» **Document section**:
This is a loaf of banku, a mash that looks a lot like fufu, but is subtly different.
Fufu can be made from plantains, or it can be made from cassava (a/k/a yuca or manioc). Either way it’s boiled, kneaded, and pounded till the starch achieves a bouncy and utterly agreeable consistency. When you get your ball of fufu in an African restaurant, it will likely be steaming hot and wrapped in clear plastic. It’s up to you to play hot potato with it, juggling and wincing as you peel off the wrapper.
Fufu made from mashed plantains is slightly darker than the white and off-white of other mashes.
The fufu at Mataheko – the subject of this week’s Counter Culture review – is made from plantain. But fufu is only one of the so-called “mashes” that form the starchy center of Ghanaian cuisine. Pounded yam is the rather prosaic name for a mash made from a white sweet potato much beloved in coastal West Africa. It achieves the same bouncy texture, but an even blander flavor, than fufu.
Banku is composed of fermented manioc meal that’s been rehydrated, and then beaten to a fare-thee-well. But that’s not the end of it. The white rubbery loaf is allowed to ferment for a couple of days, leading to a sour and funky flavor. You’ll love it or hate it. Kenkey is like banku, except it’s made of cornmeal and especially prized by fishermen.
Then there’s plakali, ebaa, garifoto, and a handful of other mashes, all based on various forms of cassava and cassava meal. Unique among mashes, perhaps, is omo tuo, which consists of rice pounded until you can barely see the grains.
This is pounded yam. It bears a certain unmistakable resemblance to Moby Dick.
The rice mash called omo tuo arrives immersed in its mixed-meat peanut soup, rather than wrapped in plastic.

» **Extracted material**:

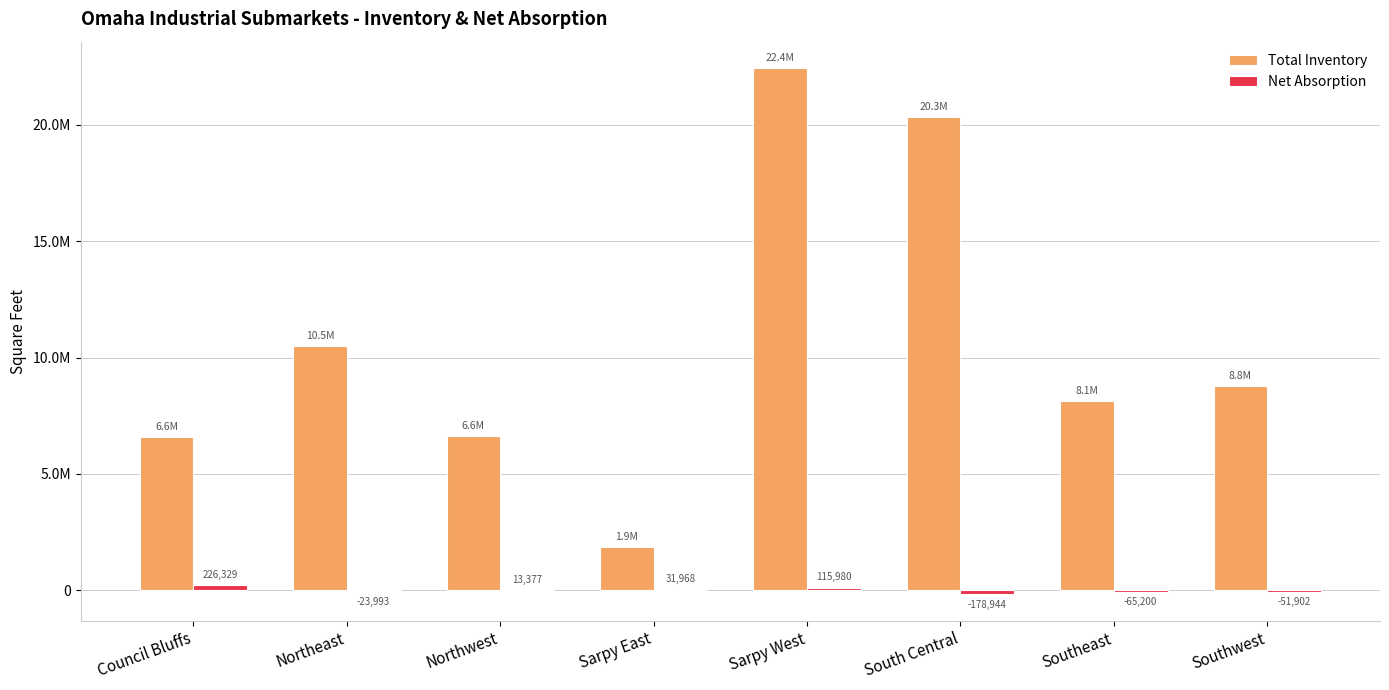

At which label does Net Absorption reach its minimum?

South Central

...

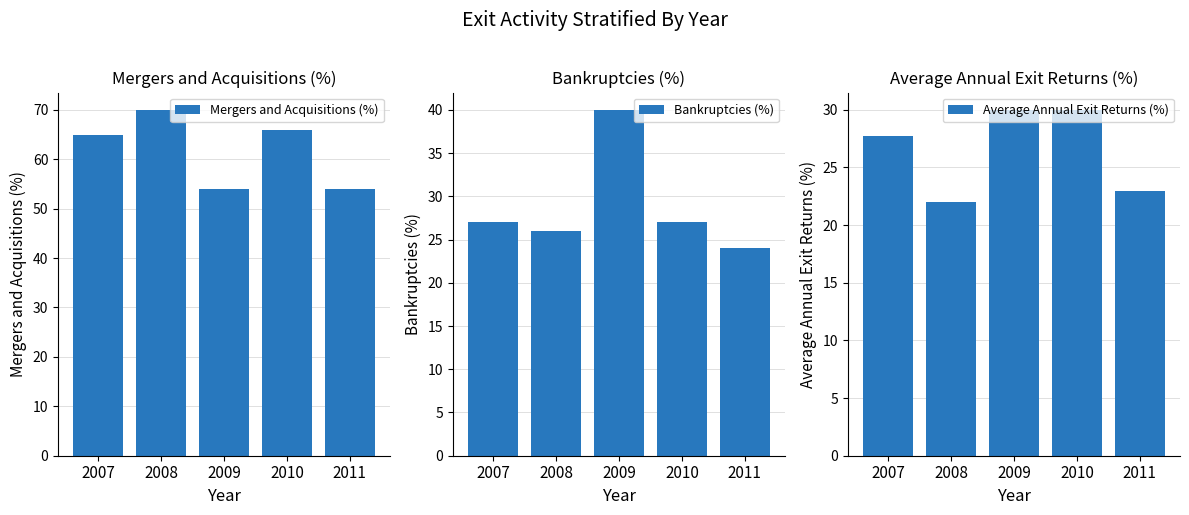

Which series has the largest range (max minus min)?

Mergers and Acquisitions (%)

» **What needs to be done**: Reproduce the passage from the piece on Ghanaian mashes above word for word, starting at "Banku is composed" and ending at "see the grains.".

» **Result of this exercise**:
Banku is composed of fermented manioc meal that’s been rehydrated, and then beaten to a fare-thee-well. But that’s not the end of it. The white rubbery loaf is allowed to ferment for a couple of days, leading to a sour and funky flavor. You’ll love it or hate it. Kenkey is like banku, except it’s made of cornmeal and especially prized by fishermen.
Then there’s plakali, ebaa, garifoto, and a handful of other mashes, all based on various forms of cassava and cassava meal. Unique among mashes, perhaps, is omo tuo, which consists of rice pounded until you can barely see the grains.